Por Soledad Loaeza
El próximo domingo 7 de julio será una jornada electoral muy activa. En 13 estados toca renovación de Congreso local y ayuntamientos (Aguascalientes, Chihuahua, Coahuila, Durango, Hidalgo, Oaxaca, Puebla, Quintana Roo, Sinaloa, Tamaulipas, Tlaxcala, Veracruz y Zacatecas), en Baja California también elegirán a un nuevo gobernador, y en Sonora habrá una elección extraordinaria para cubrir una plaza vacante. El Congreso veracruzano, el más nutrido, verá llegar a 50 nuevos legisladores, justo el doble del número de representantes quintanarroenses, que son los menos en la lista de elegidos. Oaxaca renueva sus 570 ayuntamientos, 417 de ellos por el sistema consuetudinario. Estamos hablando de un total de 441 nuevos legisladores, tanto de mayoría relativa como de representación proporcional.
A estas alturas del cambio político, toda esta actividad electoral debería ser relativamente rutinaria. Una de las características del sistema político mexicano es la continuidad de los procesos electorales, que no se interrumpió ni en tiempos de guerra ni durante el régimen autoritario. Así que la práctica electoral no nos es ajena. Menos aún después del desmantelamiento de la hegemonía del PRI
Hemos vivido más de un cuarto de siglo de reformismo electoral, hemos visto pasar tres leyes generales distintas en la materia, la construcción de un gigantesco aparato administrativo encabezado por el sacrosanto IFE, y reproducido en institutos electorales locales, la formación de un número creciente de expertos en elecciones, que las administran o las estudian. No obstante, después de casi tres décadas en las que la discusión pública cae una y otra vez en el tema electoral, y de que una buena proporción de nuestros legisladores se han especializado en estos asuntos, para no mencionar los cientos de horas de televisión y de radio dedicados a discutir propuestas, enmiendas, modificaciones en busca de la reforma electoral definitiva, en ocasiones parece que a paso de cangrejo, nos encaminamos hacia atrás.
Después de todos estos esfuerzos y gastos, se ve muy menor el cambio en nuestras actitudes frente a la competencia electoral y al voto. Todavía sospechamos de las urnas, de los que cuentan los votos, de los políticos en campaña, de la honestidad de los votantes, pero de todo esto, lo peor es la reaparición de la violencia.
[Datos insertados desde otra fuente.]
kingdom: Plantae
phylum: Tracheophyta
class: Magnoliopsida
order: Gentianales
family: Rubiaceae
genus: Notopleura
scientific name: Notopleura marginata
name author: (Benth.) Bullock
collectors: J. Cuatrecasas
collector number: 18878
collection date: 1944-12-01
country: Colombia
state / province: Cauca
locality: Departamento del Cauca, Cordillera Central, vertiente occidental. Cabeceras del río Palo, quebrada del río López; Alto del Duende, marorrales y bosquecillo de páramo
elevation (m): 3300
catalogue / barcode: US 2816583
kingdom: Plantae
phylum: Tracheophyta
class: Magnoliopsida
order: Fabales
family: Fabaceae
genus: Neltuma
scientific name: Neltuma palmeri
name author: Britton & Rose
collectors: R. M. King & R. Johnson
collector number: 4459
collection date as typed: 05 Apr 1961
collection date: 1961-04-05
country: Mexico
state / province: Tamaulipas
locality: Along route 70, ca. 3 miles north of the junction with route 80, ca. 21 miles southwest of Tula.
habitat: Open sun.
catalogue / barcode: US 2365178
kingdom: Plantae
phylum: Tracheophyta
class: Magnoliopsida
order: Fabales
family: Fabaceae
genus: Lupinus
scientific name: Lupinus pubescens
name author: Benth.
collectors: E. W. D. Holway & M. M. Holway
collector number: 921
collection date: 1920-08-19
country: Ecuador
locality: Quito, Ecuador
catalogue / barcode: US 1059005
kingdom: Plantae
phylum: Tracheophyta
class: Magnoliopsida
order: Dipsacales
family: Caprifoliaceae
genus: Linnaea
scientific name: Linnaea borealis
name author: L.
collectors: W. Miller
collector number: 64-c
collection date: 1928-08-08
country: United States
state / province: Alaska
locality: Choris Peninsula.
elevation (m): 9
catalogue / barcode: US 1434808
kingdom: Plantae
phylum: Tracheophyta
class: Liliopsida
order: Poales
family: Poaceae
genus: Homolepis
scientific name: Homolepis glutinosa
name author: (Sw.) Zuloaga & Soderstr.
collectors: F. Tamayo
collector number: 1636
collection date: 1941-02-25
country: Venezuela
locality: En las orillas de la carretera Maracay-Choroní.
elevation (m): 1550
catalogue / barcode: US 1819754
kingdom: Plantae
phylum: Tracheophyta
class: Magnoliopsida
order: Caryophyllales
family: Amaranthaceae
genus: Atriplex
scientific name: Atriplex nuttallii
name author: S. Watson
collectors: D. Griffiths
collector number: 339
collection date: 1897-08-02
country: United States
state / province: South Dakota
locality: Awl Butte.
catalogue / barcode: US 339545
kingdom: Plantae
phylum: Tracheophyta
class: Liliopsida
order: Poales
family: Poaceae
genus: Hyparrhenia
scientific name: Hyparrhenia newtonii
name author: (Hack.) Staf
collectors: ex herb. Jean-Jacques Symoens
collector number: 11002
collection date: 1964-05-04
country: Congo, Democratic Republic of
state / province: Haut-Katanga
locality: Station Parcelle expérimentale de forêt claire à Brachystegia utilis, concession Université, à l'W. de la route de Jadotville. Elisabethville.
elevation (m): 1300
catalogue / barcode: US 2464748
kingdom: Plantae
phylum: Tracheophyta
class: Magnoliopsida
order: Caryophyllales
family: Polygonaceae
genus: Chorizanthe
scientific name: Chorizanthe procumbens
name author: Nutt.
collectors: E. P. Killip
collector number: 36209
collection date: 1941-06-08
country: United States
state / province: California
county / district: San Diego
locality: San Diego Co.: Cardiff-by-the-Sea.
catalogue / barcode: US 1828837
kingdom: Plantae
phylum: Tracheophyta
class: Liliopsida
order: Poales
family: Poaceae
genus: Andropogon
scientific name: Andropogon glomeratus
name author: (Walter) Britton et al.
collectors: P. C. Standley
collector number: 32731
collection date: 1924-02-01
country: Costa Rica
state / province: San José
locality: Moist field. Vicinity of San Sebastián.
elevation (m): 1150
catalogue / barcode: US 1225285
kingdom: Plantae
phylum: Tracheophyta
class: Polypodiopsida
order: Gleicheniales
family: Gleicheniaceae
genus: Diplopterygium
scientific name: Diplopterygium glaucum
Hay días en que la información de la prensa me hace pensar que estamos de regreso en los años 40, cuando salir a votar era un acto de valentía o un ejemplo del triunfo de la esperanza sobre la experiencia. Por ejemplo, día tras día se denuncian agresiones contra candidatos. El presidente del PAN, Gustavo Madero, ha hablado de un clima de inseguridad, propiciado por el PRI, cuyo objetivo es amedrentar a los votantes, para que se queden en su casa. Como es bien sabido, el abstencionismo es terreno fértil a la defraudación del voto. No obstante, una cosa es asustar, y otra muy diferente, asesinar. En el río revuelto de la seguridad pública en México, muchas son las muertes criminales que quedan impunes. Automáticamente se atribuyen al narco; pero también hemos visto que esta acusación ha sido utilizada para ocultar crímenes de otra índole.
La violencia –que creíamos desterrada de nuestras elecciones– parece estar de vuelta. La gravedad de esta recaída no puede pasar inadvertida. Varios candidatos han sido amenazados, cuando no secuestrados –como ocurrió con el veracruzano Carlos Alberto Valenzuela– y, en el peor de los casos, asesinados. En las dos últimas semanas murieron de esa manera Jaime Orozco Madrigal, de Chihuahua; Virgilio Camacho Cepeda, de Michoacán, y Ricardo Reyes Zamudio, de Durango. Su muerte pone en evidencia el carácter epidérmico de nuestra cultura electoral, la superficialidad de las reglas de civilidad que norman la competencia por el poder. Si así fuera, si efectivamente miramos estos crímenes con indiferencia, entonces tendremos que aceptar que 25 años de historia electoral no han sido más que una mascarada. (Espero que la coincidencia del aniversario de la elección de Manuel Ávila Camacho, el 7 de julio de 1940, la más sangrienta de la historia contemporánea, con los comicios del próximo domingo, sea eso, una coincidencia.)